9. Denver Luna (2023)
You could say there is an echo of Born Slippy about the pounding drums and beatific synths of Underworld’s most recent single, but it’s far too thrilling to count as merely revisiting past glories. Its mood shifts from ominous to uplifted, the climax is ferocious, the a cappella bursts of Hyde’s multi-tracked vocodered vocals amazing.
8. Dirty Epic (1994)
Underworld’s transformation from unsuccessful mainstream pop band into something modern and unique was an astonishing 180-degree artistic turn. There is the ghost of a traditional pop song – with a chorus – in Dirty Epic, but it has been shattered and reassembled into nine bewitching minutes of strange, atmospheric, fragmented, propulsive music.
7. Mmm … Skyscraper I Love You (1993)
The single that announced a failed 80s pop band had come up with a completely different, entirely original way of doing things: its “tribal electronics” intended to evoke Canary Wharf in London, its rhythm influenced by a David Morales remix of the Thompson Twins, its lyrics fractured vignettes of New York.

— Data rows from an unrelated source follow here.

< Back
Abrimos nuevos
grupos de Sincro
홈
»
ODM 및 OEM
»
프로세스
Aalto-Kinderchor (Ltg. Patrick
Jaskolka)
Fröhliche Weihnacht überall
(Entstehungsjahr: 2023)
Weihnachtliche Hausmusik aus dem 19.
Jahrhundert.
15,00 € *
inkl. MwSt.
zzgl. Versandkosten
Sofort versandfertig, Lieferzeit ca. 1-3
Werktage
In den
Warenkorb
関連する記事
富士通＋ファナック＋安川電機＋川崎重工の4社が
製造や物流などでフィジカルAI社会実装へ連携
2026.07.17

6. Juanita: Kiteless: To Dream of Love (1996)
There’s something impressively uncompromising about the successor to Underworld’s 1994 breakthrough album, dubnobasswithmyheadman. Second Toughest in the Infants’ opening suite lasts nearly 17 minutes, a length its shapeshifting fully warrants. The journey from its pulsing opening to its twinkling beatless conclusion – via a burst of New Order-esque guitar – is completely enrapturing.
5. Pearl’s Girl (1996)
Much of Second Toughest bore the influence of drum’n’bass, most thrillingly on Pearl’s Girl. The gradual build of its lengthy intro is incredibly exciting; when Hyde’s voice finally appears, it’s bearing the fabulously out there opening line: “Rioja, Rioja, Reverend Al Green.”
4. Jumbo (1999)
Underworld have expressed reservations about their biggest-selling album, Beaucoup Fish – “a bit professional,” Hyde complained – but Jumbo is magnificent, an immersive stew of snapping, 140bpm rhythms, blissful electronics that seem influenced by Kraftwerk and Philip Glass, samples of Americans discussing purchasing a vest and Hyde’s lovely, melancholy vocal.

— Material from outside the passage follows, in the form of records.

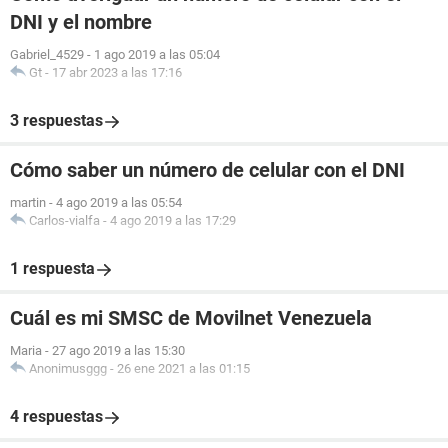
DNI y el nombre
Gabriel_4529
-
1 ago 2019 a las 05:04
Gt
-
17 abr 2023 a las 17:16
3 respuestas
Cómo saber un número de celular con el DNI
martin
-
4 ago 2019 a las 05:54
Carlos-vialfa
-
4 ago 2019 a las 17:29
1 respuesta
Cuál es mi SMSC de Movilnet Venezuela
Maria
-
27 ago 2019 a las 15:30
Anonimusggg
-
26 ene 2021 a las 01:15
4 respuestas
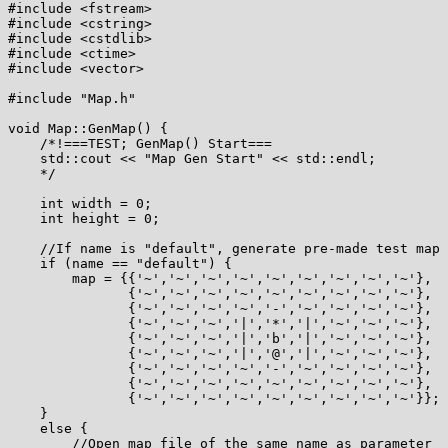
#include <fstream>

#include <cstring>

#include <cstdlib>

#include <ctime>

#include <vector>

#include "Map.h"

void Map::GenMap() {

    /*!===TEST; GenMap() Start===

    std::cout << "Map Gen Start" << std::endl;

    */

    int width = 0;

    int height = 0;

    //If name is "default", generate pre-made test map

    if (name == "default") {

        map = {{'~','~','~','~','~','~','~','~','~'},

               {'~','~','~','~','~','~','~','~','~'},

               {'~','~','~','~','-','~','~','~','~'},

               {'~','~','~','|','*','|','~','~','~'},

               {'~','~','~','|','b','|','~','~','~'},

               {'~','~','~','|','@','|','~','~','~'},

               {'~','~','~','~','-','~','~','~','~'},

               {'~','~','~','~','~','~','~','~','~'},

               {'~','~','~','~','~','~','~','~','~'}};

    }

    else {

        //Open map file of the same name as parameter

3. Born Slippy .Nuxx (1995)
The most uncommercial single ever to reach No 2 – a hammering kick drum, distorted vocals, some heavenly synth chords, but no melody line – Born Slippy was also widely misinterpreted, an oblique examination of Hyde’s troubled relationship with alcohol taken as a hedonist’s rallying cry thanks to its “lager, lager, lager” refrain.
2. Two Months Off (2002)
For all the Beefheartian weirdness of Hyde’s lyrics – randomly cut up by Smith to fit the music – Underworld can also provide straightforward euphoria, as on Two Months Off. The music surges, chatters and peals like church bells; Hyde’s vocals are pared-down, repetitious and love-struck.
1. Rez/Cowgirl (1993)
Underworld always reworked tracks in a way that went beyond standard dance music remixing, as if their catalogue was less a collection of songs than a set of ideas in constant flux – elements of 1992’s Eclipse reappeared 24 years later on Nylon Strung. Rez and Cowgirl represent the supreme example. The tracks clearly share the same roots – they are usually performed as a medley live – but they are completely distinctive in approach and mood. The instrumental Rez is simultaneously euphoric – that ascending keyboard line – and intense. The cut-vocal-driven Cowgirl, meanwhile, is hypnotic and darkly powerful. Take your pick: both are extraordinary.
• This article was amended shortly after publication to correct the caption on the final photograph. It features Karl Hyde and Darren Emerson, not Karl Hyde and Rick Smith as previously stated.